Although it wasn't originally conceived this way, the standard Adaboost algorithm is equivalent to conducting a forward stagewise additive model estimation using an exponential loss function. That is, given some weak classifiers c1,...,cM, and sample points x1,...,xN the weights coming out of the algorithm:
- Set F_0(x) = 0
- For m = 1 to M: Set (w_m, f_m ) = arg min over (w, c_i) of (Loss function(y_i, F_m-1(x_i) + w * c_i(x_i)) applied to all x_i's)
- Set F_m(x) = F_m-1(x) + w_m * f_m(x)
The strong classifier is the output, F_M(x). The loss function that makes this strong learner the same as the Adaboost output is
L(y,f(x)) = exp(-y*f(x))
for classifiers taking values in {-1,1}. This is all explained in Hastie, Tibshirani, Friedman, Elements of Statistical Learning, Section 10.4.
My question has to do with forward stagewise regression. It is a greedy algorithm, in that once w_i is estimated, it is fixed, then the weight w_i+1 is found, etc. This seems like it is really designed to handle "independent" weak classifiers, like stump classifiers, or tree classifiers restricted to mutually exclusive independent variables (features), so that the residual piece after fitting a classifier is not explained by that classifier any more.
In other words, to fit a set of functions to an given target function, I wouldn't fit the first one, fix that coefficient, then find the optimal coefficient for the second, holding the first constant, etc... unless I knew that the functions were independent. But this is what the algorithm does, more or less.

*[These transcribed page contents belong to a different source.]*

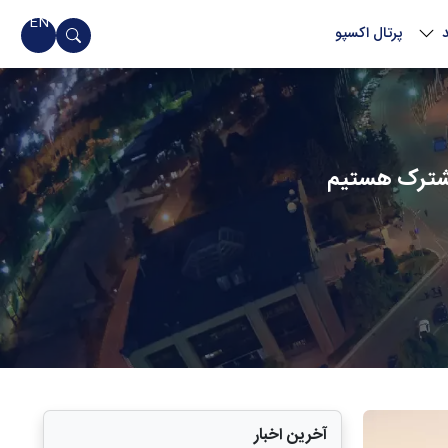
EN
پرتال اکسپو
مشترک هستیم
آخرین اخبار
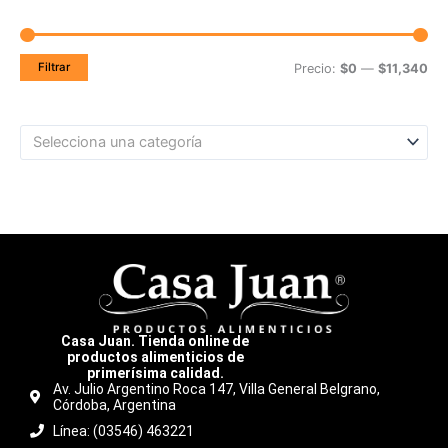
Filtrar
Precio:
$0
—
$11,340
Selecciona una categoría
Casa Juan. Tienda online de
productos alimenticios de
primerísima calidad.
Av. Julio Argentino Roca 147, Villa General Belgrano,
Córdoba, Argentina
Línea: (03546) 463221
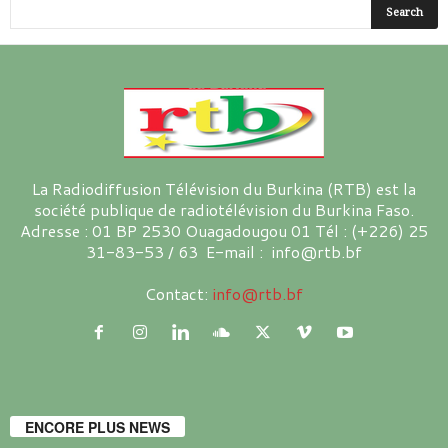
La Radiodiffusion Télévision du Burkina (RTB) est la
société publique de radiotélévision du Burkina Faso.
Adresse : 01 BP 2530 Ouagadougou 01 Tél : (+226) 25
31-83-53 / 63 E-mail : info@rtb.bf
Contact:
info@rtb.bf
ENCORE PLUS NEWS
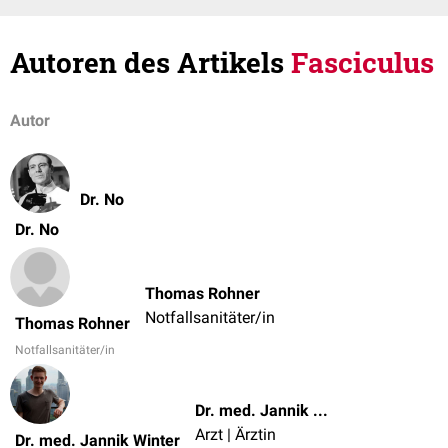
Autoren des Artikels
Fasciculus
Autor
Dr. No
Dr. No
Thomas Rohner
Notfallsanitäter/in
Thomas Rohner
Notfallsanitäter/in
Dr. med. Jannik Winter
Arzt | Ärztin
Dr. med. Jannik Winter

Does this explain the success of Adaboost with stump learners or decision trees compared to (from my experience) Adaboost with more comprehensive classifiers like SVM, or a linear model? Can someone give a reference? - I have not seen this aspect discussed in the literature. Thanks.

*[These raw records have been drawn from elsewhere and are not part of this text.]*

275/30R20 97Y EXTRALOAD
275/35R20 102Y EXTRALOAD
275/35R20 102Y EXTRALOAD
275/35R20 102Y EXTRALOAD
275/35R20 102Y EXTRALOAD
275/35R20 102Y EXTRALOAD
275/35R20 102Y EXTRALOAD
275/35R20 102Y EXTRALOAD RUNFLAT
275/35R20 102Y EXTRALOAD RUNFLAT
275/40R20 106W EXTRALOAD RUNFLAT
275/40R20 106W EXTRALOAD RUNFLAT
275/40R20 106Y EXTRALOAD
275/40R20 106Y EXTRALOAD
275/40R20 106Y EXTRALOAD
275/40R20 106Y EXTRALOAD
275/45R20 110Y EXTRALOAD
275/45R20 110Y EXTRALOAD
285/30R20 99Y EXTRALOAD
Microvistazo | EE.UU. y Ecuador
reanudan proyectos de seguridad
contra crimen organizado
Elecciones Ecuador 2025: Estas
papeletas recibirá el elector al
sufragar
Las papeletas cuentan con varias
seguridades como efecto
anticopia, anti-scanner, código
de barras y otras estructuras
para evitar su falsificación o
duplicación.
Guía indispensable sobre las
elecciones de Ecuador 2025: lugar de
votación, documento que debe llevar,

Think about the simplest example in which you will fit a 1D curve with a linear model. Instead of approximating, you are going to learn the curve. So each time you pick up two data sets to learn the line crossing them. After plenty learning times, the line will be obtained by averaging all the parameters (weights) you learned. Such line will achieve the lowest in-sample error. And this is equivalent to the learning process in which you update the previous parameters given the new training set.

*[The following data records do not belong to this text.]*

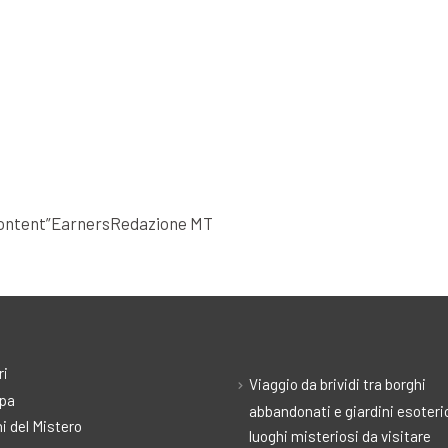
g Content”EarnersRedazione MT
ri
Viaggio da brividi tra borghi
pa
abbandonati e giardini esoteric
i del Mistero
luoghi misteriosi da visitare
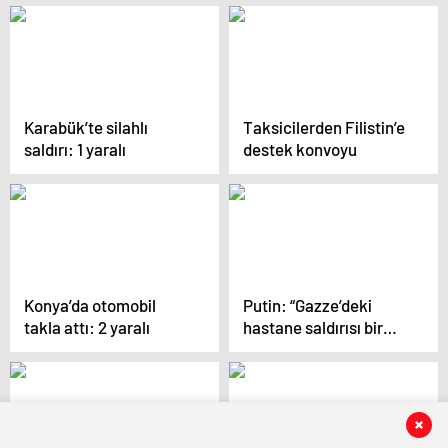
yaralı
Karabük’te silahlı
Taksicilerden Filistin’e
saldırı: 1 yaralı
destek konvoyu
Konya’da otomobil
Putin: “Gazze’deki
takla attı: 2 yaralı
hastane saldırısı bir
felaket”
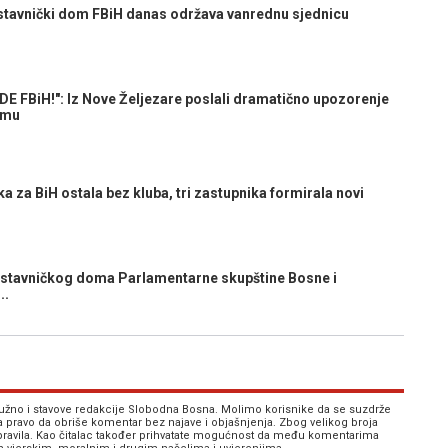
avnički dom FBiH danas održava vanrednu sjednicu
FBiH!": Iz Nove Željezare poslali dramatično upozorenje
omu
za BiH ostala bez kluba, tri zastupnika formirala novi
tavničkog doma Parlamentarne skupštine Bosne i
..
 nužno i stavove redakcije Slobodna Bosna. Molimo korisnike da se suzdrže
va pravo da obriše komentar bez najave i objašnjenja. Zbog velikog broja
 pravila. Kao čitalac također prihvatate mogućnost da među komentarima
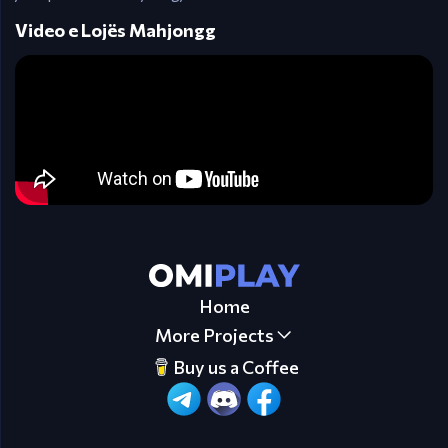
Video e Lojës Mahjongg
Home
More Projects
Buy us a Coffee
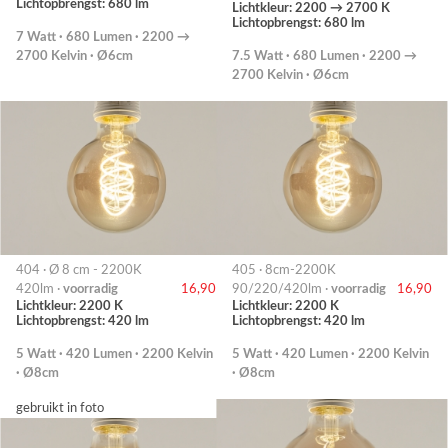
Lichtopbrengst: 680 lm
Lichtkleur: 2200 → 2700 K
Lichtopbrengst: 680 lm
7 Watt · 680 Lumen · 2200 →
2700 Kelvin · Ø6cm
7.5 Watt · 680 Lumen · 2200 →
2700 Kelvin · Ø6cm
404 · Ø 8 cm - 2200K
405 · 8cm-2200K
420lm ·
voorradig
16,90
90/220/420lm ·
voorradig
16,90
Lichtkleur: 2200 K
Lichtkleur: 2200 K
Lichtopbrengst: 420 lm
Lichtopbrengst: 420 lm
5 Watt · 420 Lumen · 2200 Kelvin
5 Watt · 420 Lumen · 2200 Kelvin
· Ø8cm
· Ø8cm
gebruikt in foto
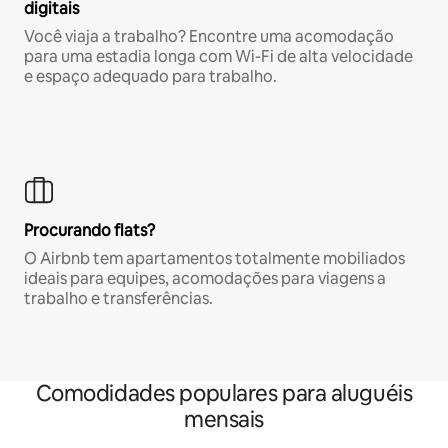
digitais
Você viaja a trabalho? Encontre uma acomodação
para uma estadia longa com Wi-Fi de alta velocidade
e espaço adequado para trabalho.
Procurando flats?
O Airbnb tem apartamentos totalmente mobiliados
ideais para equipes, acomodações para viagens a
trabalho e transferências.
Comodidades populares para aluguéis
mensais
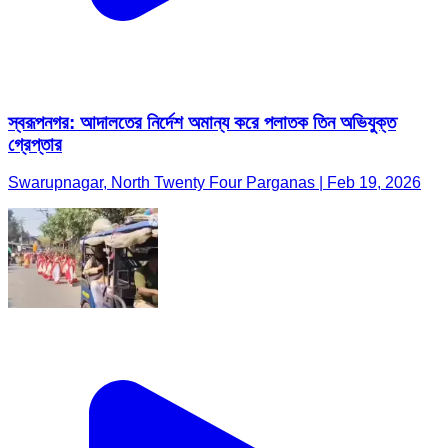
স্বরূপনগর: আদালতের নির্দেশ অমান্য করে পলাতক তিন অভিযুক্ত
গ্রেপ্তার
Swarupnagar, North Twenty Four Parganas | Feb 19, 2026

I am not sure whether I understand your question correctly, but if you are trying to fit with different models (linear, quadratic, cubic,exponential...) for the example above, the number of weights for each model is not the same. So the greedy approach as what people do in classification problems may not well-fit. One resolving method may be: you give the weight on each model, and use boosting to determine which model is best fit for the training data.
An alternative to do this regression is to use neural network as the weak learner. Here is one study that applied back-propagation on neural network. Every time a subset of the training set was randomly picked for the learning and boosting process. And stagewise additive modeling is used to update the weight. The error calculation and weight factor is slightly different but in a similar form with what are used in classification. The result indicates ada-neural network is more stable than back-propagation in the regression.
In classification problem, I am trying to understand why AdaBoost with stump learners is better than with SVM? Since AdaBoost is a greedy feature selector, given the same feature set, SVM is expected to outperform AdaBoost, isn't it? Actually it is feasible to use AdaBoost to select important features and SVM to classify examples. You can also build a AdaBoost tree that put the features falling into the SVM margin to the children nodes, and re-train them with SVM until they are correctly classified.